Forster’s Howard’s End made the syllabus; Maurice — his love story between two men — stayed locked in a drawer until after his death. We spent weeks on the Harlem Renaissance, but never touched Baldwin’s Giovanni’s Room, or his sexuality. Despite the fact that Baldwin was openly gay in his lifetime.
Those books weren’t missing by accident. They were intentionally left out. Anything queer was stamped “adult.” Not adult like college-level, but adult like dirty, forbidden, unfit for students. And in that time, there was no Google search, no Kindle, no TikTok queer kid telling you where to look. All I had was the state-sanctioned textbook, the school library, and silence. We read Lord of the Flies, but not these books (remember what happens to the bookish, effete boys in that one?)
So I grew up knowing half the truth. Forster as humanist, without the book he locked in a drawer because it dared to show two men choosing each other. Baldwin as novelist of race and faith, without the Paris love story he published while living openly as a gay man.
The message was clear: queerness existed, but not for us. Not for high school. Not for me. I couldn’t see myself reflected in what we were reading. Didn’t understand why the teacher was so emphatic about a two line exchange between a male and female character. If anything, this only added credibility to the feelings of shame that were already there, and forced me to remain quiet about what I was feeling.
Caleb’s Reading List is my attempt to fill in the missing half. It’s not book reviews. It’s reclamation. Each week, I’ll take one book — sometimes a classic, sometimes something more modern — and write about what it means to me now, coming out later in life.
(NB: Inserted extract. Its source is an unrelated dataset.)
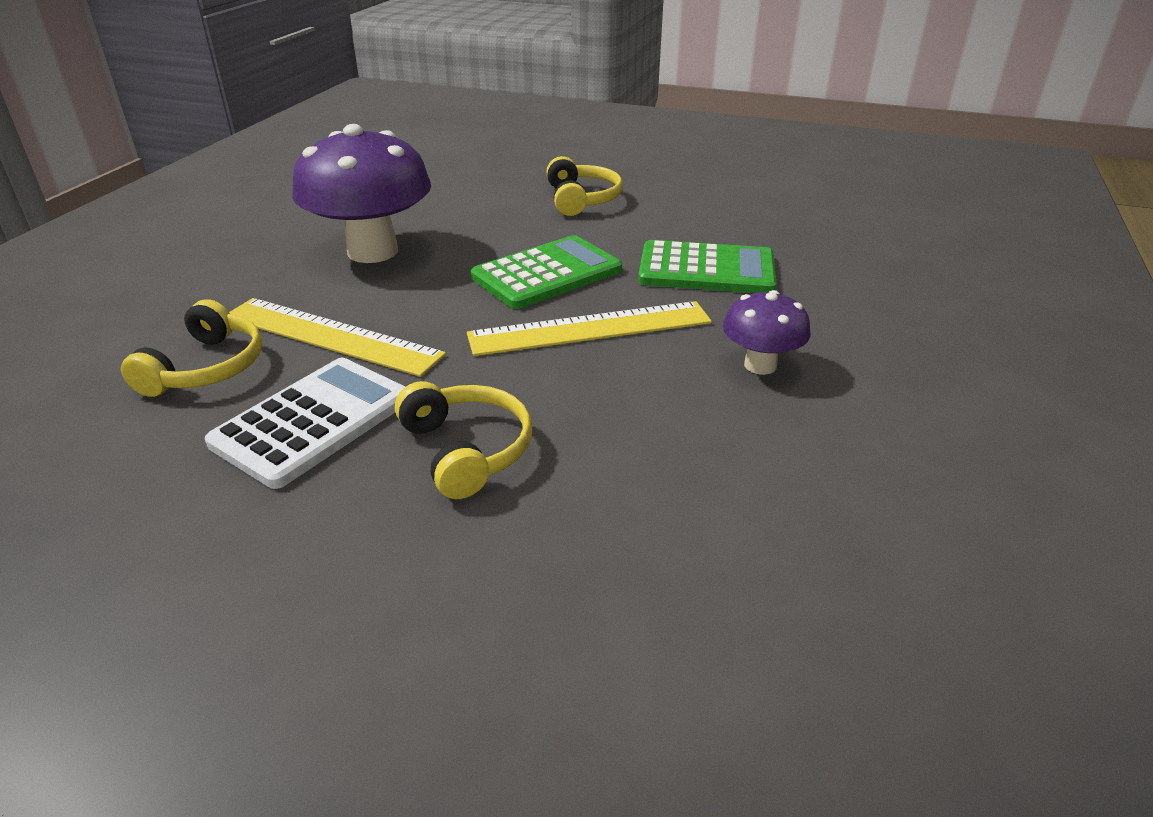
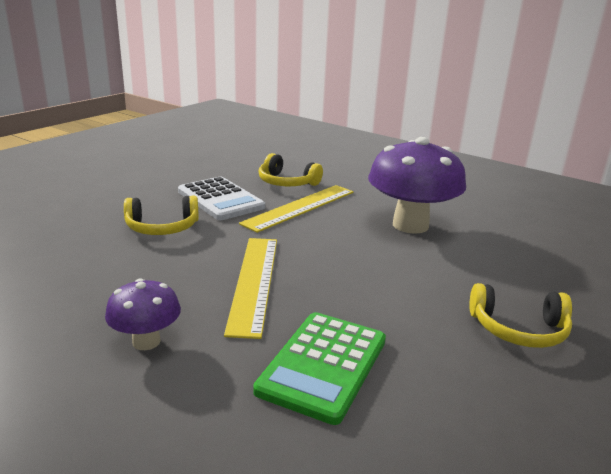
camera: 105 degrees right, 10 degrees down
(547, 274) = (350, 281): green calculator -> none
I also hope that it stresses the importance of this work and the work that fantastic queer authors are generating now. Depending on where you live today, the situation likely hasn’t changed much in those 40 years, or at the very least, it’s under threat.
Some of these books fall into three tiers:
The books I should have had at sixteen — Maurice, Giovanni’s Room, Tales of the City. The ones that might have made me feel less alien.
The books I found later — Dancer from the Dance, Borrowed Time, Close to the Knives. Too raw or devastating for a kid, but life-changing as an adult.
The books I’m reading now — Ocean Vuong, Garth Greenwell, Brandon Taylor, TJ Klune. Proof that the canon is still being written, and that I’m still catching up.
This isn’t nostalgia. It’s reclamation. It’s about the silence built into our education, and the ways we reclaim those stories for ourselves now.
If you’ve been reading Line & Verse, think of this as its nonfiction sibling. That project imagines what it felt like to be closeted in the 90s; this one looks back at the bookshelf that wasn’t available to me then, and what it means to read it now.
👉 Subscribe to Caleb’s Reading List to follow along as I build the queer syllabus I never got — one book at a time.
I would add "Call Me By Your Name" to this list. Also "At Swim, Two Boys"
I'm a big fan of Edmund White. Also the lesser known Paul Russell has written 5 really great ones, my favorite of his being Boys of Life.